About Price Technical Indicators.

Moving Averages

Moving averages are one of the simplest and most commonly used use tools available to the technical analyst. They are used not only to analyze a trend, but also as a foundation stone in more complex technical indicators. In almost any technical indicator you will find that the moving averages are used to smooth data and draw signal lines. Moving averages could be called the most important tool in technical analysis.

There are two types of moving averages - simple moving average and exponential moving average. A simple moving average is calculated as the sum of the price values over a specified period of time (a specified number of bars) divided by the number of bars in that period. An exponential moving average can be calculated as a percent-based EMA or as a period-based EMA. The formula for an exponential moving average is:

Current EMA = ( (Current Price - Previous EMA ) x Multiplier) + Previous EMA

MACD

MACD is one of the most frequently used indicators in technical analysis and is calculated as the difference between two exponential moving averages (EMA) applied to the close price:

MACD = Fast Exponential Moving Average - Slow Exponential Moving Average

A MACD signal line (or trigger line) is then formed by applying exponential or simple moving average to the MACD line.

MACD Signal = MA applied to MACD

The difference between the MACD and the MACD signal line forms the MACD Histogram.

MACD Histogram = MACD - MACD Signal Line.

Stochastics

Stochastics measures the relationship between a price and a price range over a specified period of time. Stochastics is formed by the Raw Stochastics Line, the %K line (Fast Stochastics), and it is the %D line (Slow Stochastics). The Raw Stochastics value is calculated by the following formula:

Raw Stochastics = 100 [(C - L14) / (H14 - L14)]
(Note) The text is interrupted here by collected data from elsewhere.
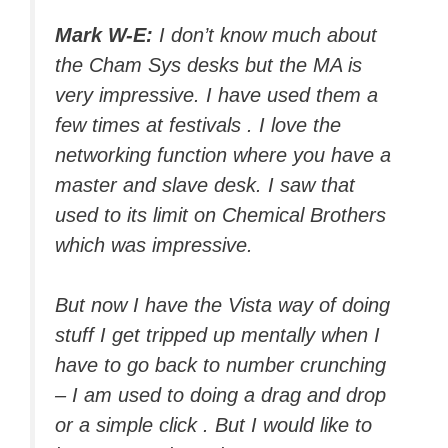
Mark W-E:
I don’t know much about
the Cham Sys desks but the MA is
very impressive. I have used them a
few times at festivals . I love the
networking function where you have a
master and slave desk. I saw that
used to its limit on Chemical Brothers
which was impressive.
But now I have the Vista way of doing
stuff I get tripped up mentally when I
have to go back to number crunching
– I am used to doing a drag and drop
or a simple click . But I would like to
A 3-period moving average is applied to Raw Stochastics to form %K (fast Stochastics). Still, Fast Stochastics can be very volatile and another 3-period moving average is applied to %K to form %D (Slow Stochastics).

RSI

The Relative Strength Index (RSI) is one of the most popular momentum oscillators in technical analysis. The RSI compares recent gains to recent losses. The RSI is calculated by the following formula:

RSI = 100 - 100 / (1 + RS)

where RS stands for Relative Strength and is calculated as the ratio of average gains to average losses. The average gain is calculated as the sum of the gains in winning periods divided by the total number of periods. The average loss is calculated as the sum of the losses in losing periods divided by the total number of periods.